Flag of India  , Punjab,
Monday, March 5, 2012

The must see list for India is never ending but one sure place that I was determined to visit was the Golden Temple in Amritsar.

I got extremely lucky when I learned that Vikrant a friend from Beverly Hills Toastmasters 90210 is a native of this spiritual Punjabi city. And that Sakshi, his wife is currently residing there while studying textiles. I was invited to stay in Vikrant's family home during my two day stay. It was such a treat to see a familiar face and have the fortune of touring the city with a local.

Amritsar’s best known tourist attraction is Harmindar Sahib aka The Golden Temple. We reached the Sikh complex in time for sunset, a perfect hour for joining the mass of devotees who come to worship. Upon entrance I completely understand why this place is referred to as "the most tangibly, spiritual place in the country." I immediately felt the powerful vibration in the air as we walked the perimeter of the magnificent, gold-plated temple.

As part of the Sikh philosophy the four entrances of this holy place, from all directions, signify that people belonging to every walk of life are equally welcome. The shrine sits in the middle of a body of water and is surrounded by a compound of polished white marble buildings. The structure holds 400 rooms for pilgrims and others to sleep for either f ree or a nominal fee respectively. Additionally there is a huge dining hall where around 35,000 people a day are fed for free by temple volunteers. Instead of eating at the temple, we opted for tandoori at the best restaurant in Amritsar.
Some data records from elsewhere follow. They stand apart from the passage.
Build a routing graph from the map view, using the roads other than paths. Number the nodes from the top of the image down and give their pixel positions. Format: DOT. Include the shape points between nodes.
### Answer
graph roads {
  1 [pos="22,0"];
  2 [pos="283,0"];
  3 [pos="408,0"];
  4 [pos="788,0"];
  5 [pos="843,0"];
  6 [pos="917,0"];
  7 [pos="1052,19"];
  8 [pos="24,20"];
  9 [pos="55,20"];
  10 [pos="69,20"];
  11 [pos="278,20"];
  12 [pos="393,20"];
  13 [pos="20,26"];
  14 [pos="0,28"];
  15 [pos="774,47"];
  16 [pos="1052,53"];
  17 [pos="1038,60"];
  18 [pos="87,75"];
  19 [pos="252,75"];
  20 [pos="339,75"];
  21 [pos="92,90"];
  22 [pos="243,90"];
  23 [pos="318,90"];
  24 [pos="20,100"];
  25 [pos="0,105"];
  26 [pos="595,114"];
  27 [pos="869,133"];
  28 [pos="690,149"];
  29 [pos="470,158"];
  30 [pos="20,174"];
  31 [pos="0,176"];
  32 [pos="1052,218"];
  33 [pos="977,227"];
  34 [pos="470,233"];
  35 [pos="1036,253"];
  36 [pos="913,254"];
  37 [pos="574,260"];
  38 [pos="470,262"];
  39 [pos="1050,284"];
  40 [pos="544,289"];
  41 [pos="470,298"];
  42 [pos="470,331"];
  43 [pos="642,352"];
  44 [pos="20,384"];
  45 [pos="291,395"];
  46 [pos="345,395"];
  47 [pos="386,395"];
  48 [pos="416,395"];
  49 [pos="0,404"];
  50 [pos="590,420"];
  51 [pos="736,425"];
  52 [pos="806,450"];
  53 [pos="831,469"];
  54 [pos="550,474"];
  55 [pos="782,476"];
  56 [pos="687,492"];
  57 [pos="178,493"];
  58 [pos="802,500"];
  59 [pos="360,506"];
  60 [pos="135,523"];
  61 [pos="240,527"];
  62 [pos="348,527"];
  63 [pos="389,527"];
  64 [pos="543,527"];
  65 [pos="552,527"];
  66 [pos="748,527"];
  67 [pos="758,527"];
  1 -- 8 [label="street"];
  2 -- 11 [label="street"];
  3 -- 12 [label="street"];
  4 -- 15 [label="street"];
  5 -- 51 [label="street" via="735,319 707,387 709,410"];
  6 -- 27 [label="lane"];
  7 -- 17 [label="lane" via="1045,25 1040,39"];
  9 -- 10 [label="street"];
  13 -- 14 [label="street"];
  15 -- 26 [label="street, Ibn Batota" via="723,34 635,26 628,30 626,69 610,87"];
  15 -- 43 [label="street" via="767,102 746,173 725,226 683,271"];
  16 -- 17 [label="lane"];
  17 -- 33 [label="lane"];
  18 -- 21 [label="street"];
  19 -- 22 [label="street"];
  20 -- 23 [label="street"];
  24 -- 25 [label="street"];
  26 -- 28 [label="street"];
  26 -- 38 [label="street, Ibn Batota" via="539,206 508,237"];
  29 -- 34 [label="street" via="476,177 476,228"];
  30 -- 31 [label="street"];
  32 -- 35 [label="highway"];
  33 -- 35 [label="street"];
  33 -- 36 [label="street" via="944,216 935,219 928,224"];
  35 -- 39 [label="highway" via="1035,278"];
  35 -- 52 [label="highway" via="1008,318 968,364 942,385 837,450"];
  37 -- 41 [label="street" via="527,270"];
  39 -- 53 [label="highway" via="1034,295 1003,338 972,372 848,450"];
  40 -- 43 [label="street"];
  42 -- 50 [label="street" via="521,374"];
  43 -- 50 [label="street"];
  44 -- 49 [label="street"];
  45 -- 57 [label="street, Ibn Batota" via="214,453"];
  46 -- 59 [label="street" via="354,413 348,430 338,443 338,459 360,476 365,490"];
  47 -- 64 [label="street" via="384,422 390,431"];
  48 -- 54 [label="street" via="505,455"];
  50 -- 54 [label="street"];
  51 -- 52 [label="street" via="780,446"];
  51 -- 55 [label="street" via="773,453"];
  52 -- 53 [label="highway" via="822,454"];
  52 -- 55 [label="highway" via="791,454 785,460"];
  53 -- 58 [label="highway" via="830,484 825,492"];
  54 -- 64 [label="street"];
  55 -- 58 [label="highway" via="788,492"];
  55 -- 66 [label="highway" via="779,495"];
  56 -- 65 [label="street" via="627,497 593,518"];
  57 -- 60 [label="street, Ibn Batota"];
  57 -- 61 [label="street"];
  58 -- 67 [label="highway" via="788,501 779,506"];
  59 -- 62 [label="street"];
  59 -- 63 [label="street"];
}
The following day, Sakshi’s role as tour leader had us on another sunset excursion. We hired a driver to take us to the daily ceremony of the changing of the guards and lowering of the flags at the Wagah border (India with Pakistan.) Basically thousands of people flock here daily to show nationalism for their respective countries. There is no dispute that the Indian bleachers hold double the attendance for this affair, something all Indians are proud of. Basically guards on both sides, in full dress uniform, display their synchronized high-stepping and foot stomping march in a friendly competition, as onlookers cheer and wave their flags high. An hour at this ceremony is a reminder of how thick the conflict is between the two nations.